Duane Goldman has a history of excellence in wrestling. He is Indiana’s Head Wrestling Coach and was a 4x All-American at the University of Iowa. In this segment the, “Front Headlock, Roll Under”, is a technique that sets up two options to get a takedown or pin.
The first option is the Headlock Roll into the Half Nelson. The second option refers to the Head-in-the Hole technique. This could lead to a Cradle Pin. Goldman also gives you options to use if the opponent’s hands and feet are on the mat.
See how you can score from your feet using the under hook with wrist control. Indiana University Head Coach, Duane Goldman, gives wrestlers another option to get a crackdown using the under hook with wrist control. These techniques and skills would benefit even the most experienced coach for years.
From that position the wrestler could get a Cradle or a Ball and Chain with a Half Nelson. There is also a possibility to execute a Leg and Arm Turk if the wrestlers’ legs are straight.
Assistant Coach at the University of Indiana, Joe LeBlanc, emphasizes the importance of controlling the opposite arm from one’s dominant lead leg. The ‘2 on 1 Control to Post Double’ starts with controlling the opponent’s right arm and finishing with a double leg takedown.
This is a typical penetration step for a left-handed wrestler. From 2 on 1 control, the opponent posts on my head and tries to free his arm. Set the opponent up by circling and giving a pop with my shoulder to get the far leg to step. Next, post at the elbow on the arm posted on my head – AS SOON AS HE STEPS. Finish with an inside penetration step into a double leg takedown.
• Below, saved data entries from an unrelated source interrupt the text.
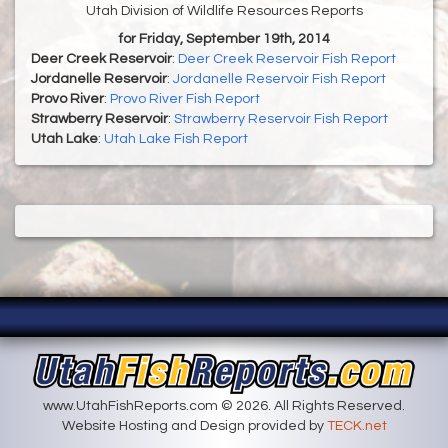
Utah Division of Wildlife Resources Reports
for Friday, September 19th, 2014
Deer Creek Reservoir
:
Deer Creek Reservoir Fish Report
Jordanelle Reservoir
:
Jordanelle Reservoir Fish Report
Provo River
:
Provo River Fish Report
Strawberry Reservoir
:
Strawberry Reservoir Fish Report
Utah Lake
:
Utah Lake Fish Report
www.UtahFishReports.com © 2026. All Rights Reserved.
Website Hosting and Design provided by
TECK.net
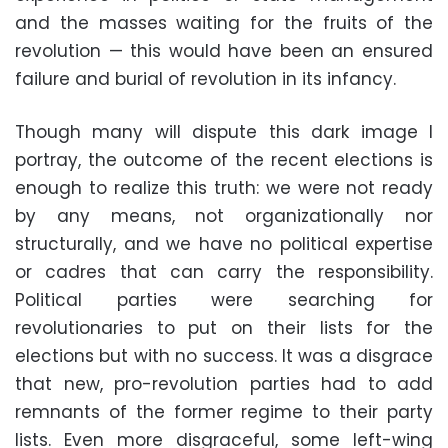
and the masses waiting for the fruits of the
revolution — this would have been an ensured
failure and burial of revolution in its infancy.
Though many will dispute this dark image I
portray, the outcome of the recent elections is
enough to realize this truth: we were not ready
by any means, not organizationally nor
structurally, and we have no political expertise
or cadres that can carry the responsibility.
Political parties were searching for
revolutionaries to put on their lists for the
elections but with no success. It was a disgrace
that new, pro-revolution parties had to add
remnants of the former regime to their party
lists. Even more disgraceful, some left-wing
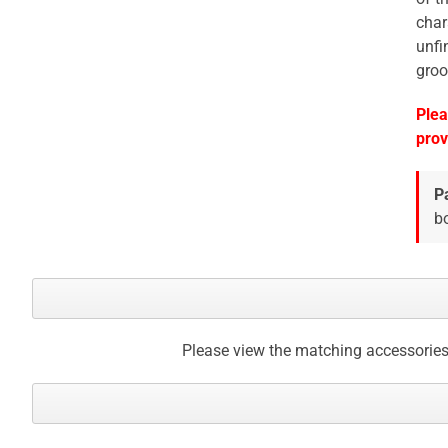
char
unfi
groo
Plea
prov
P
bo
Please view the matching accessories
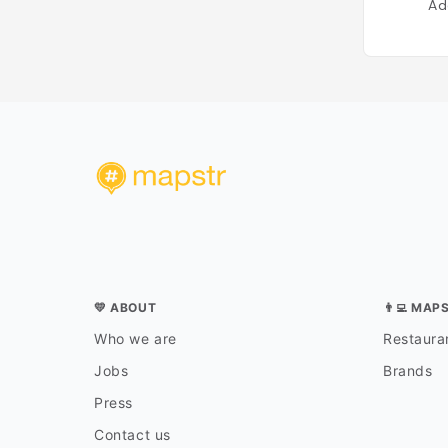
Ad
💛 ABOUT
👨‍💻 MAP
Who we are
Restauran
Jobs
Brands
Press
Contact us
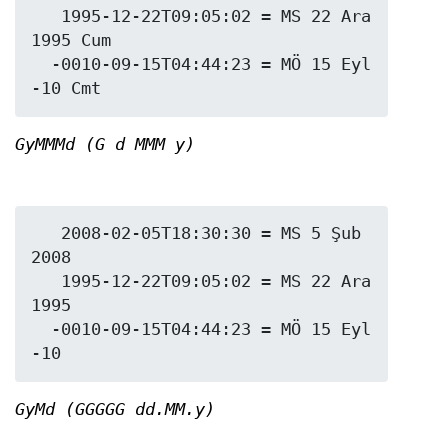
   1995-12-22T09:05:02 = MS 22 Ara 
1995 Cum

  -0010-09-15T04:44:23 = MÖ 15 Eyl 
GyMMMd (G d MMM y)
   2008-02-05T18:30:30 = MS 5 Şub 
2008

   1995-12-22T09:05:02 = MS 22 Ara 
1995

  -0010-09-15T04:44:23 = MÖ 15 Eyl 
GyMd (GGGGG dd.MM.y)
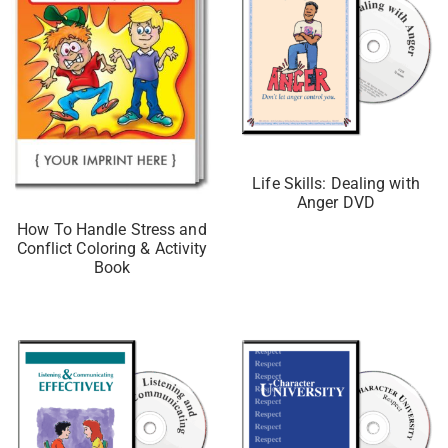
Life Skills: Dealing with
Anger DVD
How To Handle Stress and
Conflict Coloring & Activity
Book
The all-time wins leader at Wyoming University, Joe Le Blanc, begins with a 2 on 1 that was his most effective tie up for scoring. Le Blanc shows how the 2 on 1 tie is an effective control tie and a great way to limit the offense of one’s opponent.
The main way to secure the tie comes from the opponent’s collar tie. Coach Le Blanc secures the 2 on 1 with a “monkey grip” (all five fingers acting as a hook) at both the upper bicep and the wrist. Next, he steps in tight with his near leg, and stands the opponent up. (So, if a person is a left leg lead, they will prefer to control the opponent’s right arm.) Coach LeBlanc completes this sequence by demonstrating the basic set up for most takedowns: make the opponent step with the leg that will be attacked.